If a private message is flagged, actual people will jump in and read it. If there is something that could be illegal — particularly regarding child exploitation — those people contact law enforcement. The intent here is clear and defensible, yet the fact remains: All that stands between your “private” messages and the eyes of a stranger is the snap judgment of an algorithm.
“There are strong internal controls around the use of these tools to prevent misuse and abuse,” Facebook told BuzzFeed, “and stringent guidelines for the way we cooperate with law enforcement.”
It’s not just Facebook. Dating site OkCupid has humans read private messages that have been flagged by its users, as reported by San Francisco Public Press.
Even more troublesome, OkCupid’s readers are sometimes regular users, not employees. These users are deputized to help hand the large volume of “flagged” messages and can view ongoing conversations that may contain private information, whether or not the flagging users’ claims are legitimate.
A private message on OkCupid read by a stranger and reposted online.

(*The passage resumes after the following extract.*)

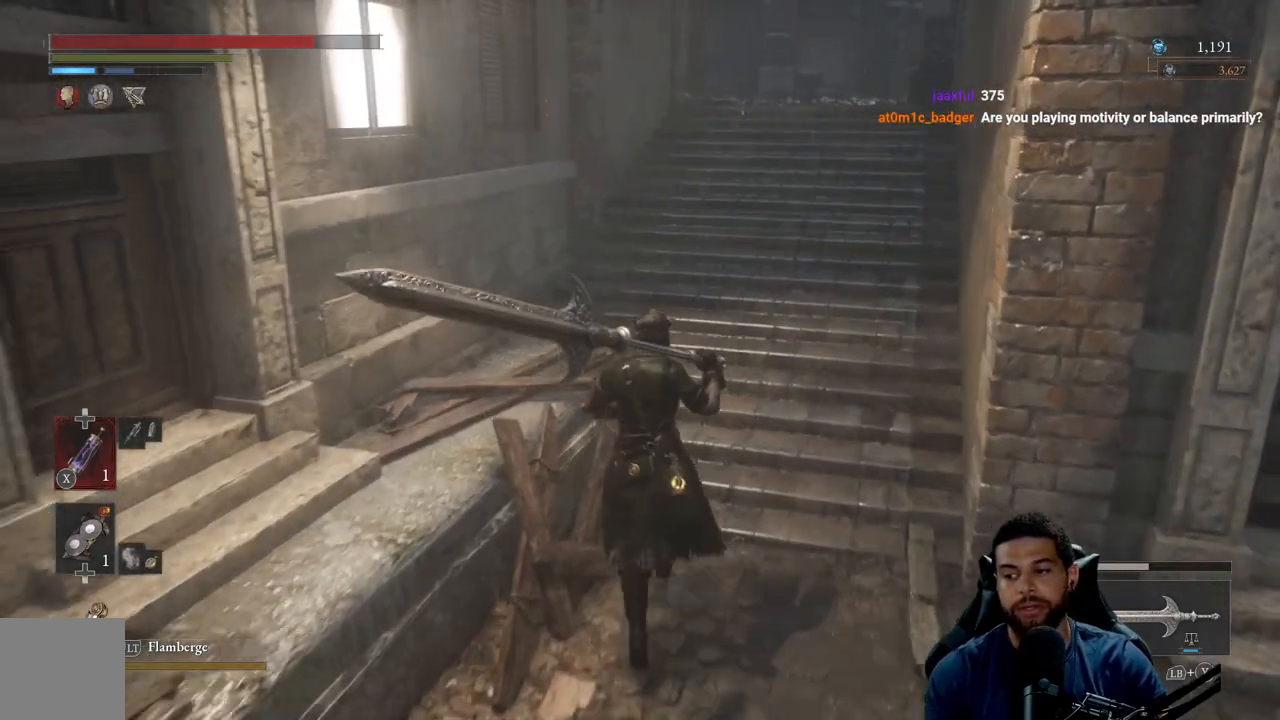
{"buttons": [], "left_stick": "up", "right_stick": "center", "events": []}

While some aspects of content moderation can be easily automated, many can’t. Google notoriously uses freelancers to comb through inappropriate public content, as does Facebook. But the issue of moderating privately shared content is a more complicated one; users should know that a Gmail message could easily be exposed by subpoena and that it is scanned for keywords to serve advertising, but would be mortified if Google employees were known to read “flagged” images. (Google did not respond to a request for comment on this story; neither did OkCupid nor its parent company Match.com.)
“I wouldn’t characterize it as ‘access,’” OkCupid told the SF Public Press. “It’s not that OKCupid is doing something. It’s the recipient of the message. The recipient of the message has said, ‘OK, this is noncompliant,’ and has chosen to share it with OKCupid.”